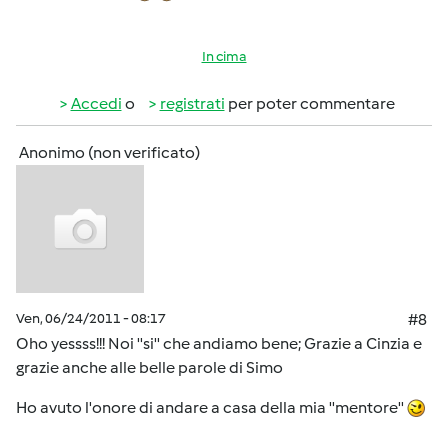
In cima
Accedi
o
registrati
per poter commentare
Anonimo (non verificato)
Ven, 06/24/2011 - 08:17
#8
Oho yessss!!! Noi ''si'' che andiamo bene; Grazie a Cinzia e
grazie anche alle belle parole di Simo
Ho avuto l'onore di andare a casa della mia ''mentore''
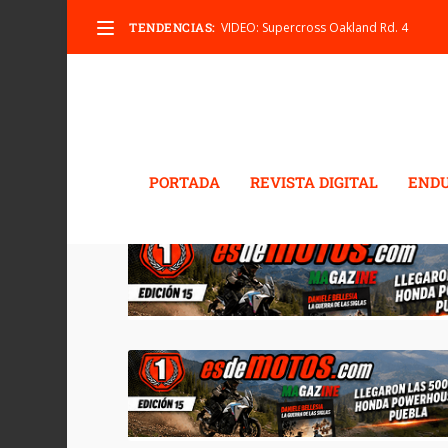
TENDENCIAS:
VIDEO: Supercross Oakland Rd. 4
PORTADA
REVISTA DIGITAL
END
ETIQUETA:
SUPERCROSS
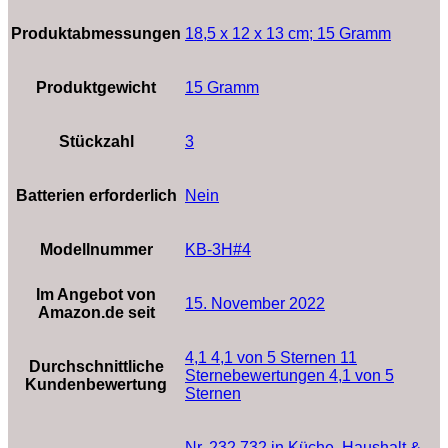
Produktabmessungen
‎18,5 x 12 x 13 cm; 15 Gramm
Produktgewicht
‎15 Gramm
Stückzahl
‎3
Batterien erforderlich
‎Nein
Modellnummer
KB-3H#4
Im Angebot von
15. November 2022
Amazon.de seit
4,1 4,1 von 5 Sternen 11
Durchschnittliche
Sternebewertungen 4,1 von 5
Kundenbewertung
Sternen
Nr. 232,732 in Küche, Haushalt &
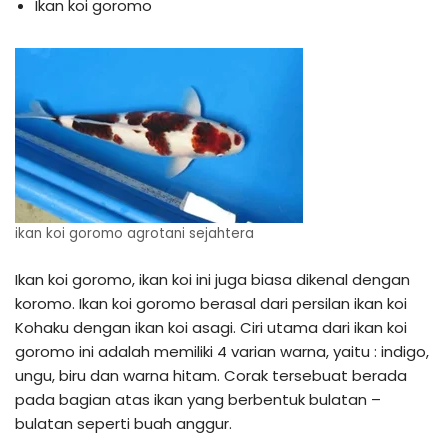
Ikan koi goromo
ikan koi goromo agrotani sejahtera
Ikan koi goromo, ikan koi ini juga biasa dikenal dengan
koromo. Ikan koi goromo berasal dari persilan ikan koi
Kohaku dengan ikan koi asagi. Ciri utama dari ikan koi
goromo ini adalah memiliki 4 varian warna, yaitu : indigo,
ungu, biru dan warna hitam. Corak tersebuat berada
pada bagian atas ikan yang berbentuk bulatan –
bulatan seperti buah anggur.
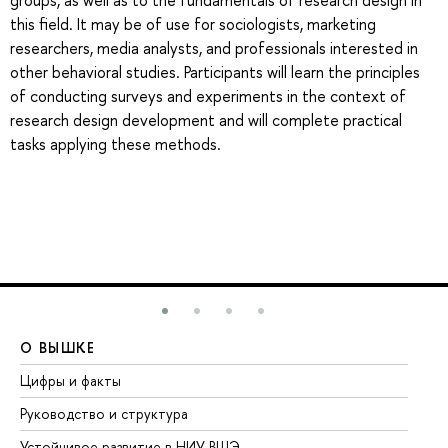
groups, as well as to the fundamentals of research design in
this field. It may be of use for sociologists, marketing
researchers, media analysts, and professionals interested in
other behavioral studies. Participants will learn the principles
of conducting surveys and experiments in the context of
research design development and will complete practical
tasks applying these methods.
О ВЫШКЕ
О
Цифры и факты
Ли
Руководство и структура
До
Устойчивое развитие в НИУ ВШЭ
Ол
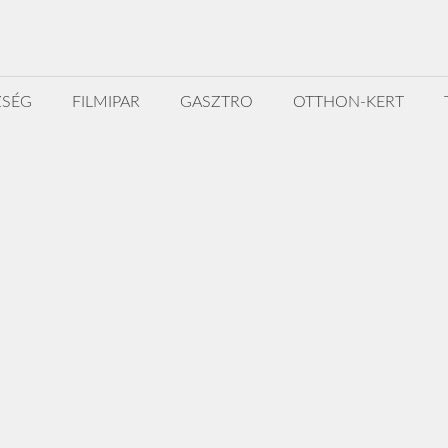
ZSÉG
FILMIPAR
GASZTRO
OTTHON-KERT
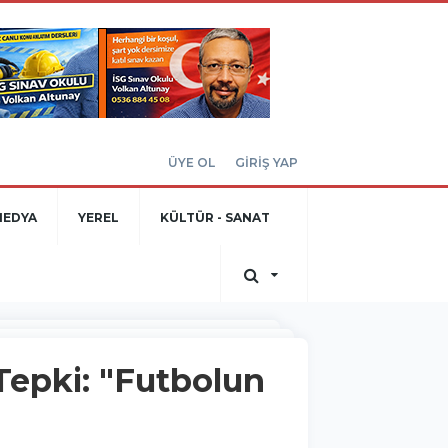
ÜYE OL
GİRİŞ YAP
MEDYA
YEREL
KÜLTÜR - SANAT
epki: "Futbolun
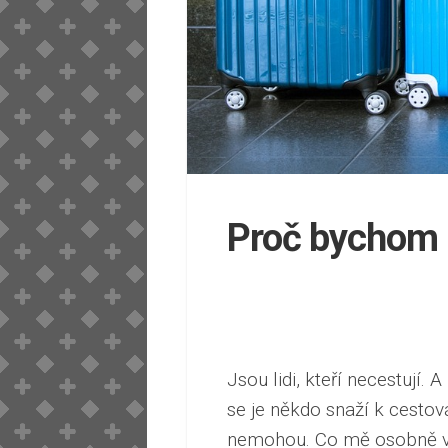
Proč bychom 
Jsou lidi, kteří necestují.
se je někdo snaží k cestov
nemohou. Co mě osobně v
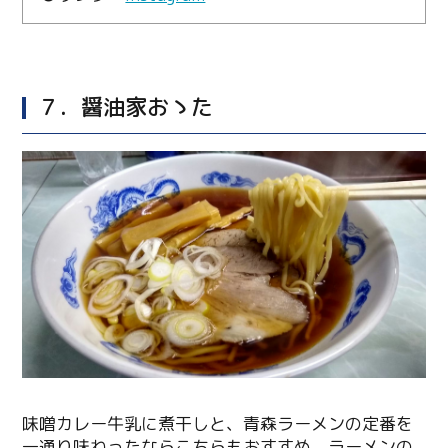
７．醤油家おゝた
味噌カレー牛乳に煮干しと、青森ラーメンの定番を
一通り味わったならこちらもおすすめ。ラーメンの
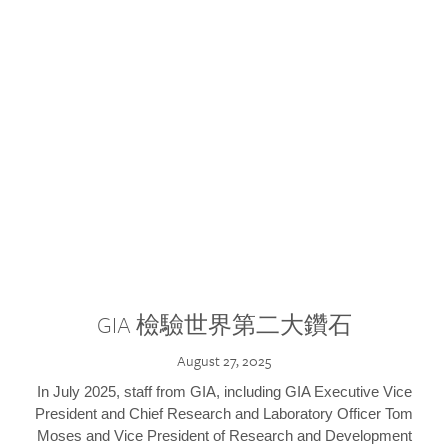
GIA 檢驗世界第二大鑽石
August 27, 2025
In July 2025, staff from GIA, including GIA Executive Vice
President and Chief Research and Laboratory Officer Tom
Moses and Vice President of Research and Development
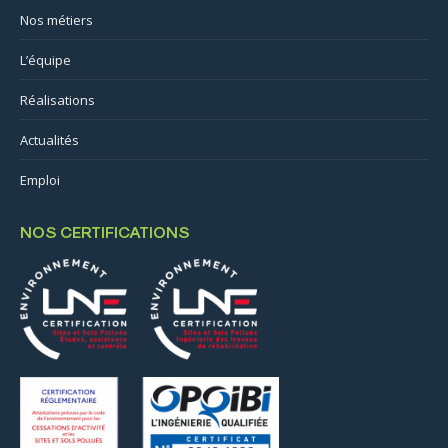
Nos métiers
L’équipe
Réalisations
Actualités
Emploi
NOS CERTIFICATIONS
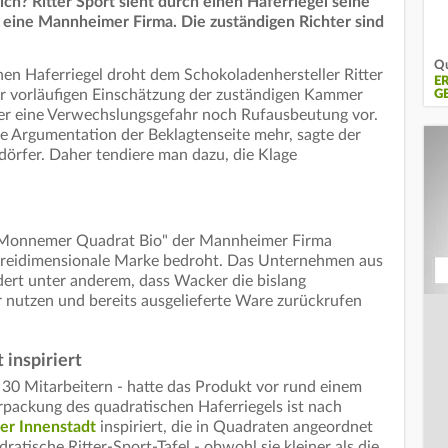
ich? Ritter Sport sieht durch einen Haferriegel seine
 eine Mannheimer Firma. Die zuständigen Richter sind
Qu
hen Haferriegel droht dem Schokoladenhersteller Ritter
E
er vorläufigen Einschätzung der zuständigen Kammer
G
er eine Verwechslungsgefahr noch Rufausbeutung vor.
e Argumentation der Beklagtenseite mehr, sagte der
örfer. Daher tendiere man dazu, die Klage
l "Monnemer Quadrat Bio" der Mannheimer Firma
dreidimensionale Marke bedroht. Das Unternehmen aus
rt unter anderem, dass Wacker die bislang
 nutzen und bereits ausgelieferte Ware zurückrufen
inspiriert
30 Mitarbeitern - hatte das Produkt vor rund einem
rpackung des quadratischen Haferriegels ist nach
r Innenstadt
inspiriert, die in Quadraten angeordnet
dratische Ritter-Sport-Tafel - obwohl sie kleiner als die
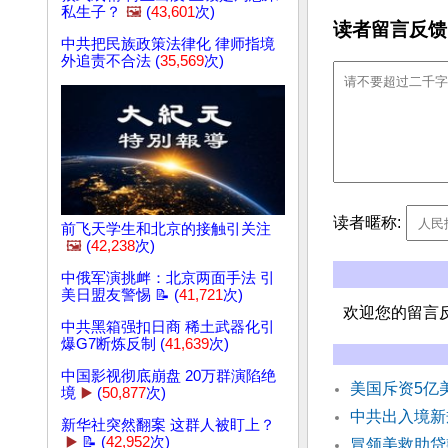
私生子？
🖼️
(
43,601
次)
读者留言反馈
中共把民族政策法律化 律师指境
外追责不合法 (
35,569
次)
读者暱称:
前飞天学生和北京的接触引关注
🖼️
(
42,238
次)
中俄军演挑衅：北京两面手法 引
美日盟友警惕 📝 (
41,721
次)
欢迎您的留言
中共黑箱强扣日商 稀土武器化引
爆G7断炼反制 (
41,639
次)
中国影视彻底崩盘 20万群演陷绝
美国斥资5亿
境
▶️
(
50,877
次)
中共出入境新规
新华社突然翻案 这群人被盯上？
▶️
📝 (
42,952
次)
冒领美救助贷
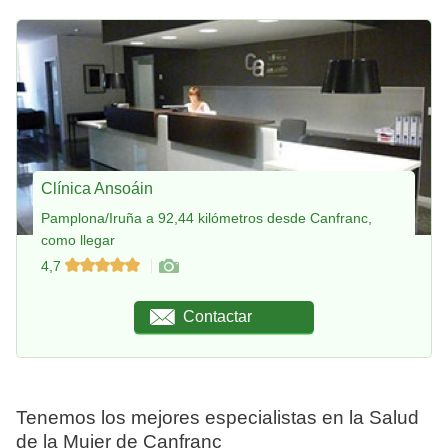
Clínica Ansoáin
Pamplona/Iruña a 92,44 kilómetros desde Canfranc,
como llegar
4,7
Contactar
Tenemos los mejores especialistas en la Salud
de la Mujer de Canfranc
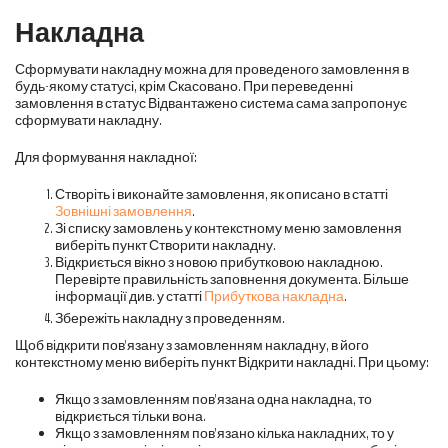
Накладна
Сформувати накладну можна для проведеного замовлення в
будь-якому статусі, крім Скасовано. При переведенні
замовлення в статус Відвантажено система сама запропонує
сформувати накладну.
Для формування накладної:
Створіть і виконайте замовлення, як описано в статті
Зовнішні замовлення
.
Зі списку замовлень у контекстному меню замовлення
виберіть пункт Створити накладну.
Відкриється вікно з новою прибутковою накладною.
Перевірте правильність заповнення документа. Більше
інформації див. у статті
Прибуткова накладна
.
Збережіть накладну з проведенням.
Щоб відкрити пов'язану з замовленням накладну, в його
контекстному меню виберіть пункт Відкрити накладні. При цьому:
Якщо з замовленням пов'язана одна накладна, то
відкриється тільки вона.
Якщо з замовленням пов'язано кілька накладних, то у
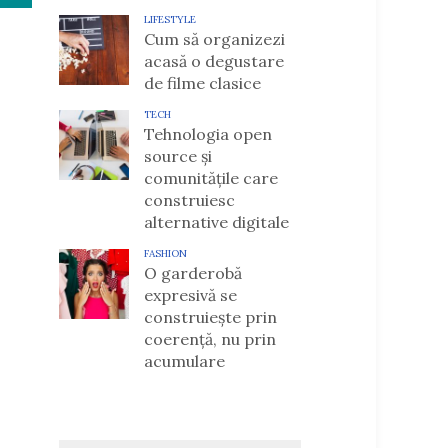
LIFESTYLE
Cum să organizezi
acasă o degustare
de filme clasice
TECH
Tehnologia open
source și
comunitățile care
construiesc
alternative digitale
FASHION
O garderobă
expresivă se
construiește prin
coerență, nu prin
acumulare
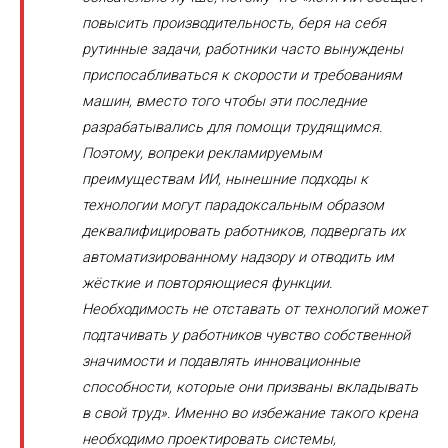
повысить производительность, беря на себя
рутинные задачи, работники часто вынуждены
приспосабливаться к скорости и требованиям
машин, вместо того чтобы эти последние
разрабатывались для помощи трудящимся.
Поэтому, вопреки рекламируемым
преимуществам ИИ, нынешние подходы к
технологии могут парадоксальным образом
деквалифицировать работников, подвергать их
автоматизированному надзору и отводить им
жёсткие и повторяющиеся функции.
Необходимость не отставать от технологий может
подтачивать у работников чувство собственной
значимости и подавлять инновационные
способности, которые они призваны вкладывать
в свой труд». Именно во избежание такого крена
необходимо проектировать системы,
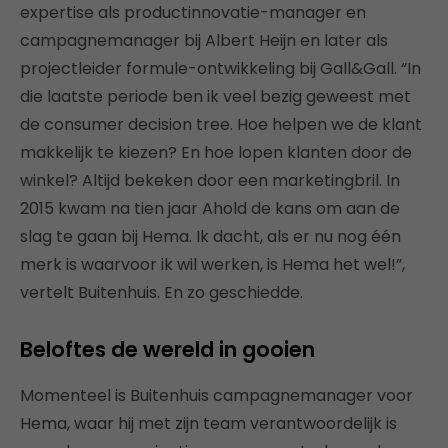
expertise als productinnovatie-manager en
campagnemanager bij Albert Heijn en later als
projectleider formule-ontwikkeling bij Gall&Gall. “In
die laatste periode ben ik veel bezig geweest met
de consumer decision tree. Hoe helpen we de klant
makkelijk te kiezen? En hoe lopen klanten door de
winkel? Altijd bekeken door een marketingbril. In
2015 kwam na tien jaar Ahold de kans om aan de
slag te gaan bij Hema. Ik dacht, als er nu nog één
merk is waarvoor ik wil werken, is Hema het wel!”,
vertelt Buitenhuis. En zo geschiedde.
Beloftes de wereld in gooien
Momenteel is Buitenhuis campagnemanager voor
Hema, waar hij met zijn team verantwoordelijk is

--------

__What you need to do__. From the entries above, say how many lines contain "Firma". Only the number is wanted.

__Response below__. 2